Commentaire • 0
Sur la décision
| Référence : | CA Toulouse, 3e ch., 9 déc. 2025, n° 25/01415 |
|---|---|
| Juridiction : | Cour d'appel de Toulouse |
| Numéro(s) : | 25/01415 |
| Importance : | Inédit |
| Dispositif : | Autre |
| Date de dernière mise à jour : | 19 décembre 2025 |
| Lire la décision sur le site de la juridiction |
Texte intégral
09/12/2025
ARRÊT N° 25/606
N° RG 25/01415 – N° Portalis DBVI-V-B7J-Q7ZZ
EV/MT
Décision déférée du 28 Mars 2025 – Juge des contentieux de la protection de [Localité 11] ()
M. GIRARD
[G] [M]
C/
[P] [F]
S.C.P. [10]
COMMISSAIRES DE JUSTICE ASSOCIES
[K] [M]
NON LIEU A STATUER
REPUBLIQUE FRANCAISE
AU NOM DU PEUPLE FRANCAIS
***
COUR D’APPEL DE TOULOUSE
3ème chambre
***
ARRÊT DU NEUF DECEMBRE DEUX MILLE VINGT CINQ
***
APPELANT
Monsieur [G] [M]
[Adresse 1]
[Localité 5]
représenté par Me Amin FLISSI de la SELASU Mingus Avocat, avocat au barreau de PARIS
INTIMES
Madame [W] [F]
[Adresse 3]
[Localité 6]
représentée par Me Olivier GROC, avocat au barreau de TARN-ET-GARONNE
S.C.P. [10]
COMMISSAIRES DE JUSTICE ASSOCIES
[Adresse 2]
[Localité 4]
non comparant, ni représenté
Madame [K] [M]
[Adresse 7]
[Adresse 1]
[Localité 5]
non comparante, ni représentée
COMPOSITION DE LA COUR
En application des dispositions de l’article 945.1 du Code de procédure civile, l’affaire a été débattue le 09 Octobre 2025, en audience publique, devant E.VET, conseiller faisant fonction de président de chambre, chargé d’instruire l’affaire, les parties ne s’y étant pas opposées. Ce magistrat a rendu compte des plaidoiries dans le délibéré de la Cour composée de :
E. VET,conseillère faisant fonction de présidente de chambre
P. BALISTA, conseiller
S. GAUMET, conseiller
Greffier, lors des débats : K. MOKHTARI
ARRET :
— REPUTE CONTRADICTOIRE
— prononcé publiquement par mise à disposition au greffe de la Cour, après avis aux parties
— signé par E. VET, présidente, et par K. MOKHTARI, greffier de chambre.
FAITS ET PROCÉDURE
M. [G] et [K] [M] ont saisi la [8] d’une déclaration de surendettement déclarée recevable le 25 janvier 2024.

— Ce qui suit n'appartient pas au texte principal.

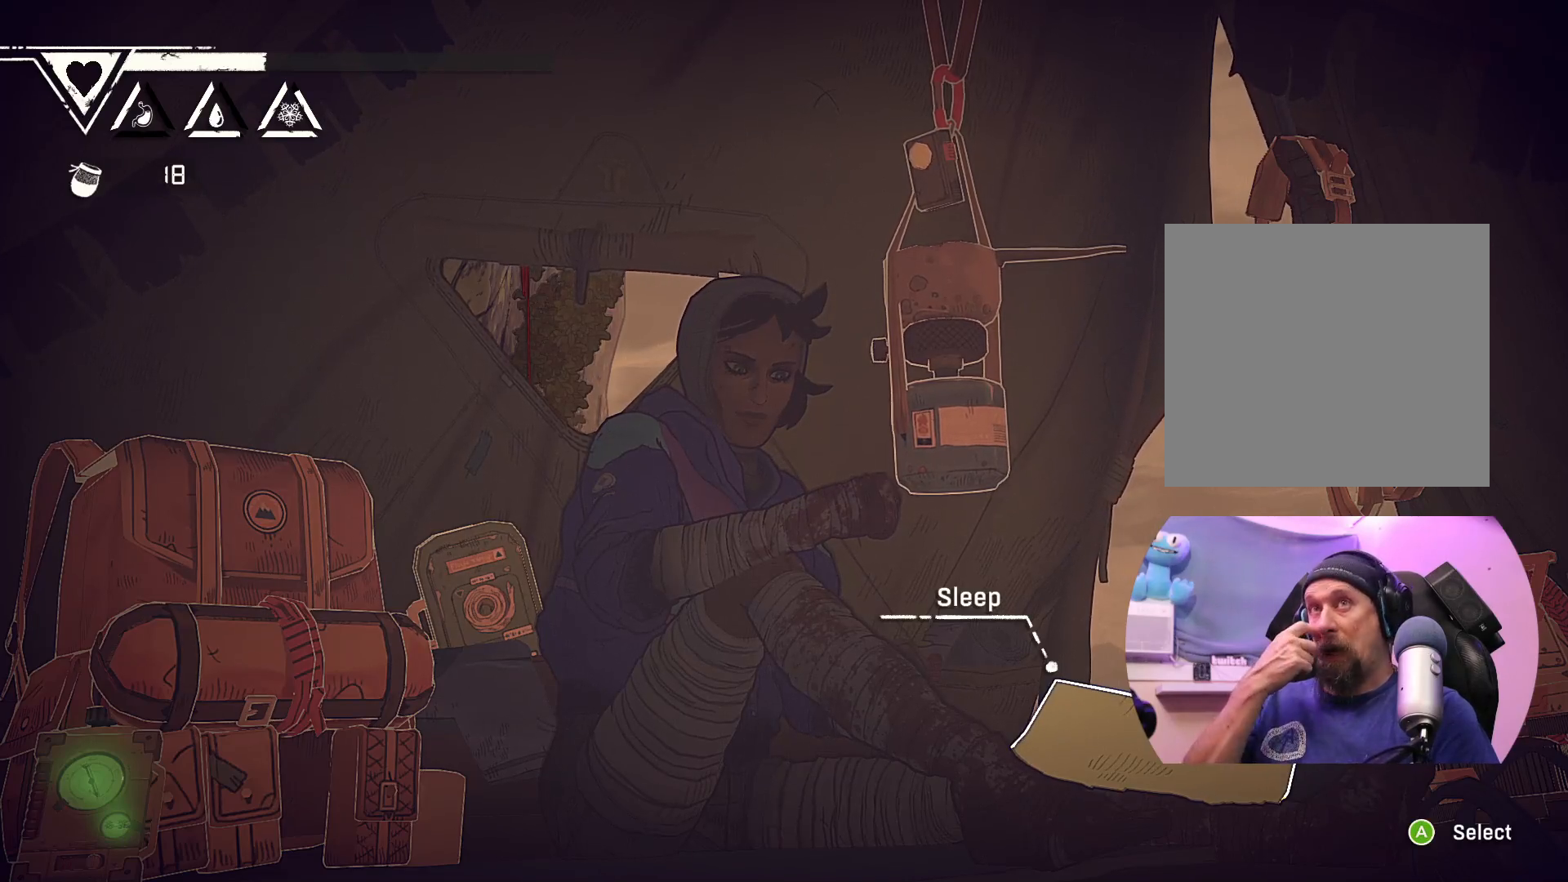
{"buttons": [], "left_stick": "center", "right_stick": "center", "events": []}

Le 18 juillet 2024, la commission a saisi le juge d’une demande de suspension de la mesure d’expulsion à venir.
Par jugement du 28 mars 2025, le tribunal judiciaire de Toulouse a :
— rejeté la demande de suspension des mesures d’expulsion des locaux occupés par M.et Mme [M],
— laissé les dépens à la charge du Trésor Public.

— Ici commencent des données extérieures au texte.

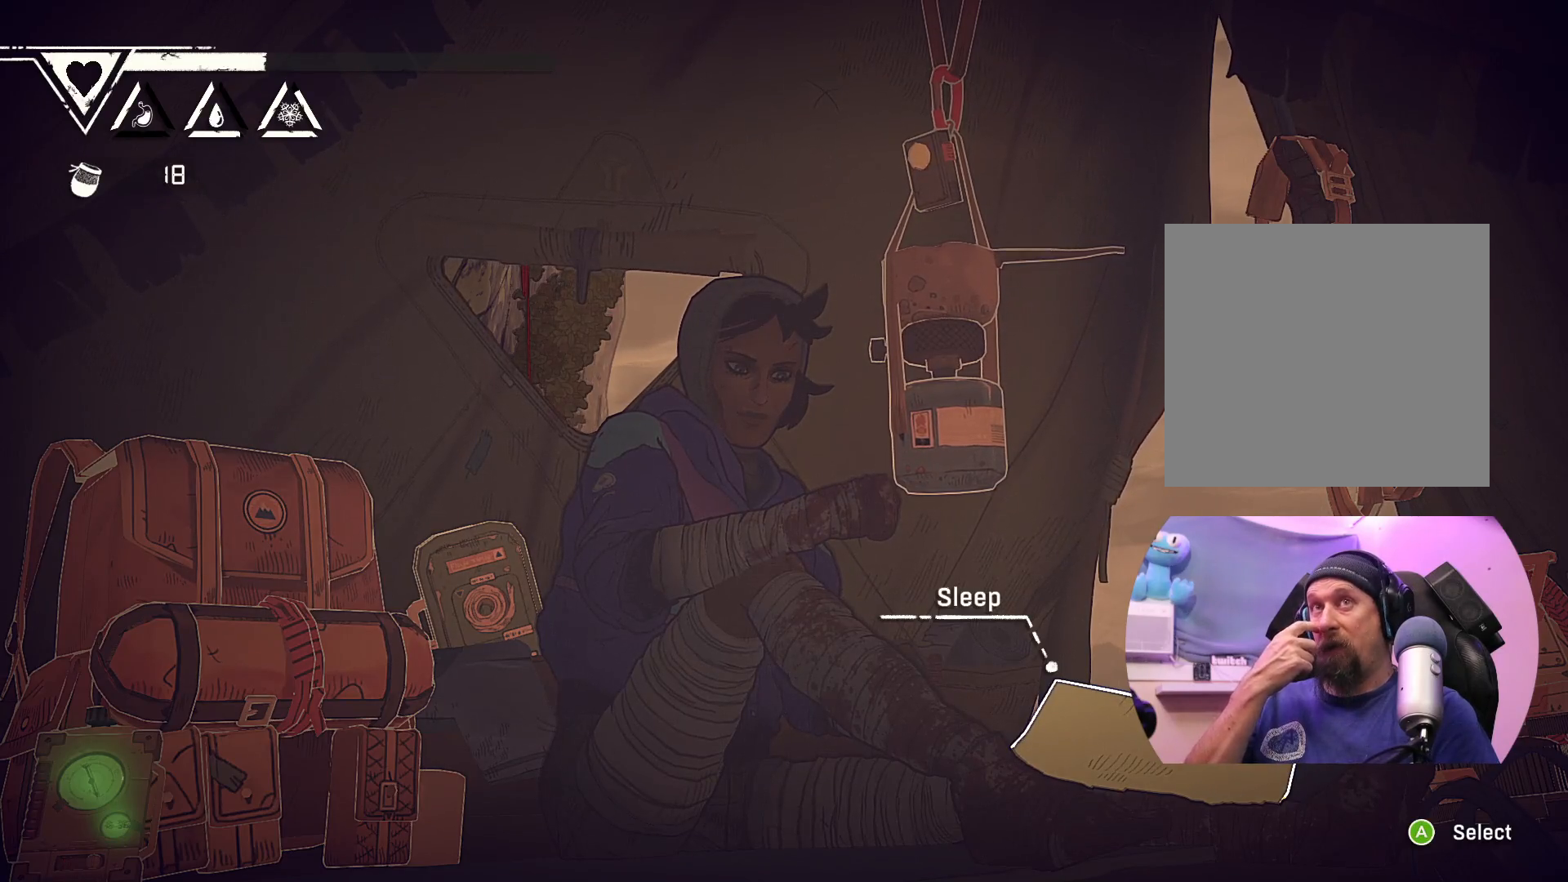
{"buttons": [], "left_stick": "center", "right_stick": "center", "events": []}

Par déclaration du 20 avril 2025, M. [M] a interjeté appel de cette décision notifiée le 4 avril 2025. Cependant , le 19 avril étant un samedi, l’appel doit être déclaré recevable.
L’affaire appelée à l’audience du 11 septembre 2025 a été renvoyée et examinée à l’audience du 9 octobre 2025.
M. [M] a poursuivi oralement par l’intermédiaire de son conseil ses demandes contenues dans ses dernières conclusions du 10 juin 2025 figurant à son dossier aux termes desquelles il demande à la cour de, infirmant l’ordonnance du 3 mai 2024:
— constater que la condition de la clause résolutoire n’est pas acquise consécutivement à la décision de la commission de surendettement du 25 janvier 2024,
— annuler la mesure d’expulsion prononcée à l’encontre de M. [G] [M],
— ordonner la restitution des sommes indûment saisies par saisie-attribution du 3 juillet 2024.
Mme [W] [F] a poursuivi oralement par l’intermédiaire de son conseil ses demandes contenues dans ses dernières conclusions du 9 octobre2025 aux termes desquelles elle demande à la cour de :
— confirmer le jugement rendu par le juge du contentieux de la protection de [Localité 11] en matière de surendettement rejetant la demande de suspension provisoire de l’expulsion d’ordonnance dont appel en toutes ses dispositions,,
— débouter M. [G] [M] de l’intégralité de ses demandes, fins et conclusions,
— condamner M. [G] [M] aux dépens et à payer à Mme [W] [F] une somme de 1500 € sur le fondement de l’article 700 du code de procédure civile.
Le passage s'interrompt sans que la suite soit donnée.